*EXERCISE GOAL*. Find every line in the records that holds the string "last". Copy each one.

[Recorded data]
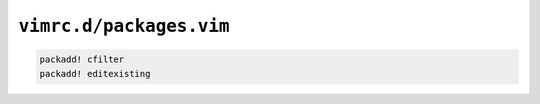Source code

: ``vimrc.d/packages.vim``
========================

.. code-block:: vim

    packadd! cfilter
    packadd! editexisting
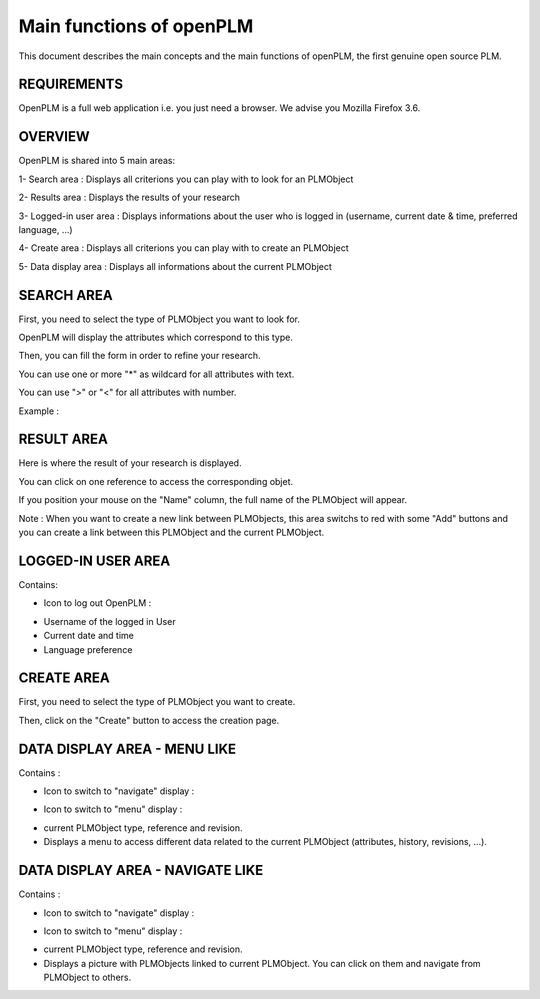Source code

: ========================================================
Main functions of openPLM
========================================================


This document describes the main concepts and the main functions of openPLM,
the first genuine open source PLM.


REQUIREMENTS
=============

OpenPLM is a full web application i.e. you just need a browser.
We advise you Mozilla Firefox 3.6.


OVERVIEW
========================================================
OpenPLM is shared into 5 main areas:

1- Search area : Displays all criterions you can play with to look for an PLMObject

2- Results area : Displays the results of your research

3- Logged-in user area : Displays informations about the user who is logged in (username, current date & time, preferred language, ...)

4- Create area : Displays all criterions you can play with to create an PLMObject

5- Data display area : Displays all informations about the current PLMObject

.. image:: images/main+red_boxes.png
   :scale: 75


SEARCH AREA
========================================================
First, you need to select the type of PLMObject you want to look for.

OpenPLM will display the attributes which correspond to this type.

Then, you can fill the form in order to refine your research.

You can use one or more "*" as wildcard for all attributes with text.

You can use ">" or "<" for all attributes with number.

Example :

.. image:: images/search.png


RESULT AREA
========================================================
Here is where the result of your research is displayed.

You can click on one reference to access the corresponding objet.

If you position your mouse on the "Name" column, the full name of the PLMObject will appear.

Note : When you want to create a new link between PLMObjects, this area switchs to red with some "Add" buttons and you
can create a link between this PLMObject and the current PLMObject.


LOGGED-IN USER AREA
========================================================
Contains:

* Icon to log out OpenPLM : |logout|
.. |logout| image:: images/logout.png

* Username of the logged in User

* Current date and time

* Language preference


CREATE AREA
========================================================
First, you need to select the type of PLMObject you want to create.

Then, click on the "Create" button to access the creation page.


DATA DISPLAY AREA - MENU LIKE
========================================================
Contains :

* Icon to switch to "navigate" display : |navigate|
.. |navigate| image:: images/navigate.png

* Icon to switch to "menu" display : |menu|
.. |menu| image:: images/menu.png

* current PLMObject type, reference and revision.

* Displays a menu to access different data related to the current PLMObject (attributes, history, revisions, ...).


DATA DISPLAY AREA - NAVIGATE LIKE
========================================================
Contains :

* Icon to switch to "navigate" display : |navigate|
.. |navigate| image:: images/navigate.png

* Icon to switch to "menu" display : |menu|
.. |menu| image:: images/menu.png

* current PLMObject type, reference and revision.

* Displays a picture with PLMObjects linked to current PLMObject. You can click on them and navigate from PLMObject to others.

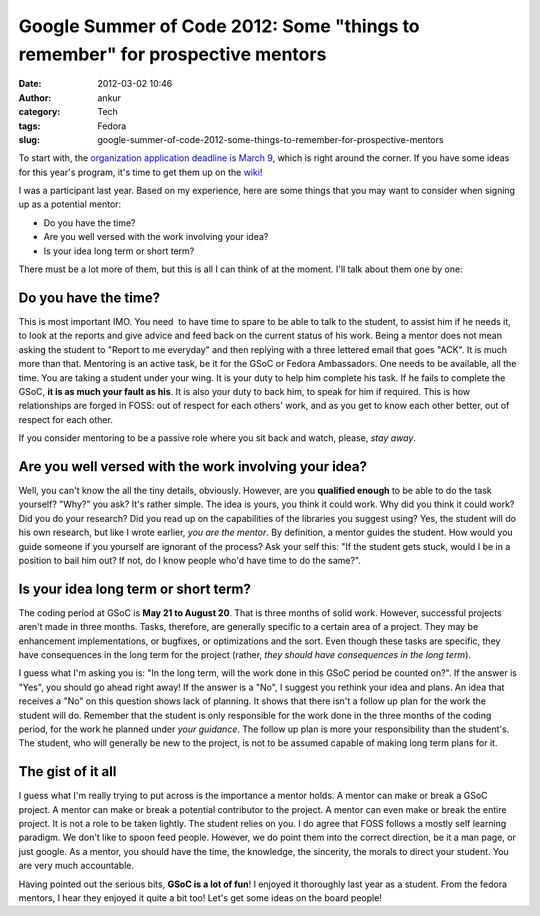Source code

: Google Summer of Code 2012: Some "things to remember" for prospective mentors
#############################################################################
:date: 2012-03-02 10:46
:author: ankur
:category: Tech
:tags: Fedora
:slug: google-summer-of-code-2012-some-things-to-remember-for-prospective-mentors

To start with, the `organization application deadline is March 9`_,
which is right around the corner. If you have some ideas for this year's
program, it's time to get them up on the `wiki`_!

I was a participant last year. Based on my experience, here are some
things that you may want to consider when signing up as a potential
mentor:

-  Do you have the time?
-  Are you well versed with the work involving your idea?
-  Is your idea long term or short term?

There must be a lot more of them, but this is all I can think of at the
moment. I'll talk about them one by one:

Do you have the time?
---------------------

This is most important IMO. You need  to have time to spare to be able
to talk to the student, to assist him if he needs it, to look at the
reports and give advice and feed back on the current status of his work.
Being a mentor does not mean asking the student to "Report to me
everyday" and then replying with a three lettered email that goes "ACK".
It is much more than that. Mentoring is an active task, be it for the
GSoC or Fedora Ambassadors. One needs to be available, all the time. You
are taking a student under your wing. It is your duty to help him
complete his task. If he fails to complete the GSoC, **it is as much
your fault as his**. It is also your duty to back him, to speak for him
if required. This is how relationships are forged in FOSS: out of
respect for each others' work, and as you get to know each other better,
out of respect for each other. 

If you consider mentoring to be a passive role where you sit back and
watch, please, *stay away*.

Are you well versed with the work involving your idea?
------------------------------------------------------


Well, you can't know the all the tiny details, obviously. However, are
you **qualified enough** to be able to do the task yourself? "Why?" you
ask? It's rather simple. The idea is yours, you think it could work. Why
did you think it could work? Did you do your research? Did you read up
on the capabilities of the libraries you suggest using? Yes, the student
will do his own research, but like I wrote earlier, *you are the
mentor*. By definition, a mentor guides the student. How would you guide
someone if you yourself are ignorant of the process? Ask your self this:
"If the student gets stuck, would I be in a position to bail him out? If
not, do I know people who'd have time to do the same?". 


Is your idea long term or short term?
-------------------------------------

The coding period at GSoC is **May 21 to August 20**. That is three
months of solid work. However, successful projects aren't made in three
months. Tasks, therefore, are generally specific to a certain area of a
project. They may be enhancement implementations, or bugfixes, or
optimizations and the sort. Even though these tasks are specific, they
have consequences in the long term for the project (rather, *they should
have consequences in the long term*). 

I guess what I'm asking you is: "In the long term, will the work done in
this GSoC period be counted on?". If the answer is "Yes", you should go
ahead right away! If the answer is a "No", I suggest you rethink your
idea and plans. An idea that receives a "No" on this question shows lack
of planning. It shows that there isn't a follow up plan for the work the
student will do. Remember that the student is only responsible for the
work done in the three months of the coding period, for the work he
planned under *your guidance*. The follow up plan is more your
responsibility than the student's. The student, who will generally be
new to the project, is not to be assumed capable of making long term
plans for it.

The gist of it all
------------------

I guess what I'm really trying to put across is the importance a mentor
holds. A mentor can make or break a GSoC project. A mentor can make or
break a potential contributor to the project. A mentor can even make or
break the entire project. It is not a role to be taken lightly. The
student relies on you. I do agree that FOSS follows a mostly self
learning paradigm. We don't like to spoon feed people. However, we do
point them into the correct direction, be it a man page, or just google.
As a mentor, you should have the time, the knowledge, the sincerity, the
morals to direct your student. You are very much accountable. 

Having pointed out the serious bits, **GSoC is a lot of fun**! I enjoyed
it thoroughly last year as a student. From the fedora mentors, I hear
they enjoyed it quite a bit too! Let's get some ideas on the board
people!

.. _organization application deadline is March 9: organization%20application%20deadline%20is%20March%209
.. _wiki: https://fedoraproject.org/wiki/Summer_coding_ideas_for_2012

*ANSWER BELOW*.
I was a participant last year. Based on my experience, here are some
it thoroughly last year as a student. From the fedora mentors, I hear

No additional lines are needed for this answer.